Indications for Emergent PC Involvement in the ED:

  • If you answer “no” to the question “would you be surprised if this patient died during this hospitalization?”
  • Assistance with clarifying goals of care in patients with serious life-limiting illness with acute complications.
  • Advanced symptom management including pain, nausea and shortness of breath.
  • Decline in patient’s ability to function, decline in weight, inability to eat/ drink (aka failure to thrive) in the setting of a serious life-limiting illness.
  • Previously enrolled with a hospice service.
  • Acute catastrophic event including out-of-hospital cardiac arrest or an acute devastating neurologic injury.
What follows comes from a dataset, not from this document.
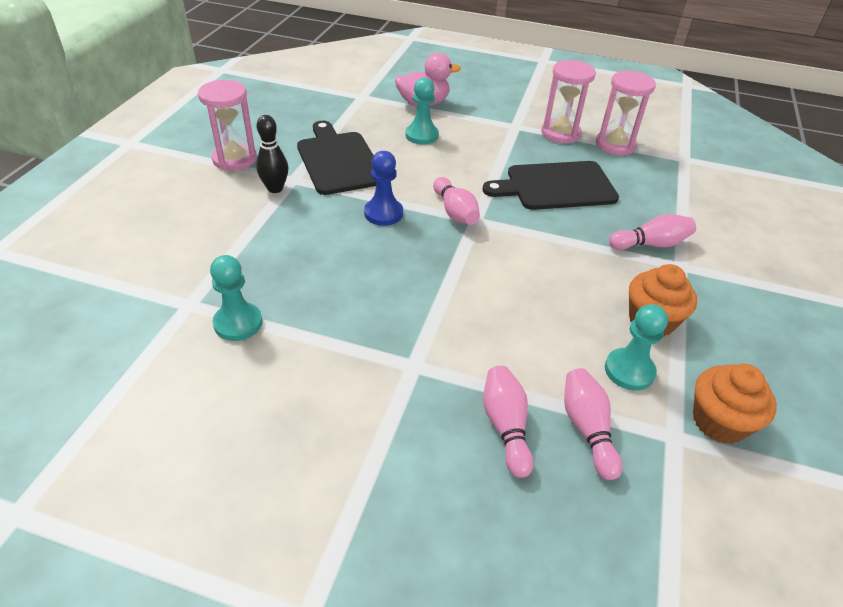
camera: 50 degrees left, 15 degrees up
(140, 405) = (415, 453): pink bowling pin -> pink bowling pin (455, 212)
Hospice Referral from the ED:

  • Referral should be placed for a patient with a prognosis of less than six months when disease modifying therapies are no longer beneficial or when the patient’s goals are focused on comfort.
  • UCSF has formulated an easy-to-use algorithm to help physicians estimate prognosis for patients using functional and lab data. This has primarily been validated in patients with cancer and clinical judgement should be used in other illnesses.
  • Notably, a palliative care consult does not need to be obtained in order to refer to hospice services. Case managers and social workers in the emergency department are typically able to complete the enrollment process.

Case Conclusion:

Ms. Cooper is seen by surgery who recommends an emergent exploratory laparotomy and bowel resection. You initiate a brief goals of care discussion. She states that she is willing to have the operation, however, she opts to have a “do not resuscitate” (DNR) order following the surgery. She also designates her brother as her health care agent. She undergoes surgery and is admitted to the SICU. She is extubated on POD #2, however she soon develops ventilator associated pneumonia causing respiratory distress. The inpatient palliative care team meets with the patient who elects to not be intubated in addition to her DNR. She develops worsening respiratory distress. Her brother decides to transition goals to primarily comfort measures. Small doses of morphine are used to alleviate her dyspnea and she is transitioned to the inpatient hospice unit.

Take Home Points:

  • Palliative care focuses on preventing and treating all forms of suffering in patients experiencing a life-threatening illness. Hospice care is a form of palliative care that applies to patients in the last six months of life, when patients are no longer receiving disease modifying therapy.
  • Patients frequently present to the ED in the last six months of life and would benefit from palliative care (provided by ED physicians or palliative care specialists) regardless of their stage of illness or current interventions in order to provide patient-centered goal-concordant therapy.
  • In accordance with ACEP’s Choosing Wisely Campaign, if you believe a patient may benefit from the involvement of palliative care, err on the side of obtaining the referral on behalf of your patient.